Supermarkets will sell you cottony presliced loaves in plastic bags. Fancy bakeries may offer a flat-topped pain de mie, the French-style white bread with a firm interior. But a fluffy American-style white bread with a lightly sweet crumb and delicate buttery crust - the kind just begging to be made into a PB&J or a BLT - is a rare thing indeed.

This is a shame. Yes, whole and ancient grains add great depth and nutrition to our breads, but it can be easy to forget the joys of a simple, honest and superb loaf of white bread. And there are some instances in which nothing else will do. Happily, white bread is one of the most forgiving, straightforward breads to make at home.

The combination of ingredients is what makes it a cinch for home bakers. There’s the sugar, which feeds the yeast and ensures an attractively bronzed crust. There’s the butter and milk, adding tenderness to the crumb. And there’s the white flour, which has a higher gluten content than anything whole grain, giving the bread a lofty rise.
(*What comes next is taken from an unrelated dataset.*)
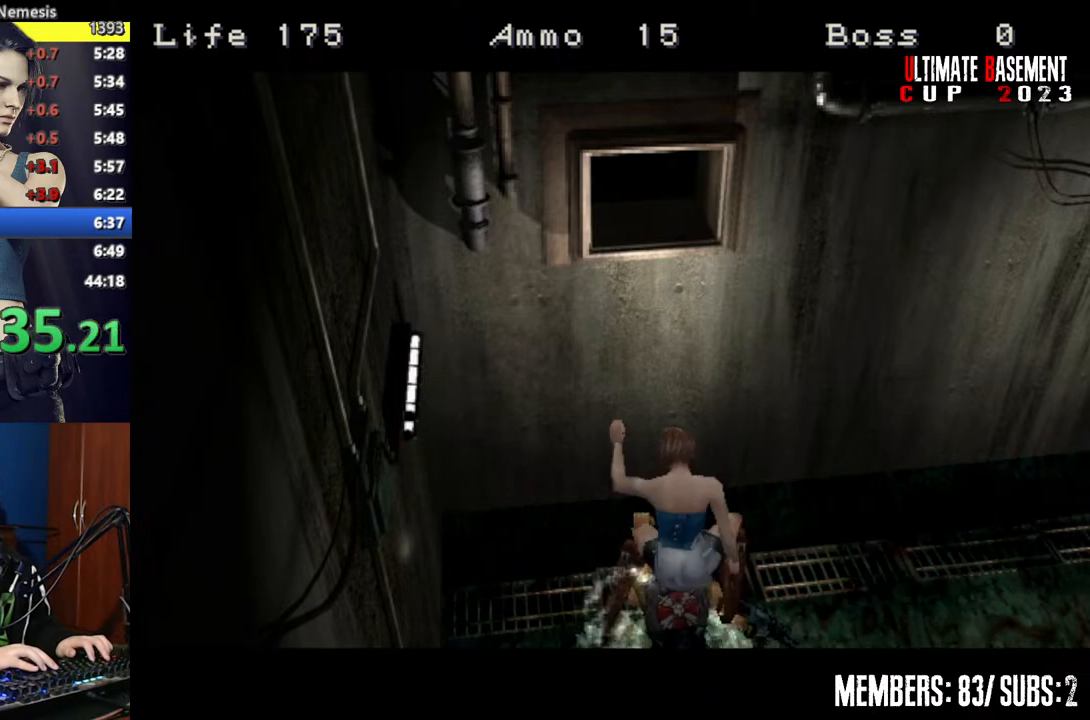
{"keys": [], "events": []}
This recipe calls for all-purpose flour, which will give you the right balance of structure and softness. You can substitute higher-protein bread flour if you’re looking for a little more chew in the crumb. But don’t use a low-protein pastry flour, which won’t give you enough of a rise. And don’t be tempted to add whole-wheat flour, either. Not only does it obscure the charms of this particular recipe, but it is also utterly beside the point.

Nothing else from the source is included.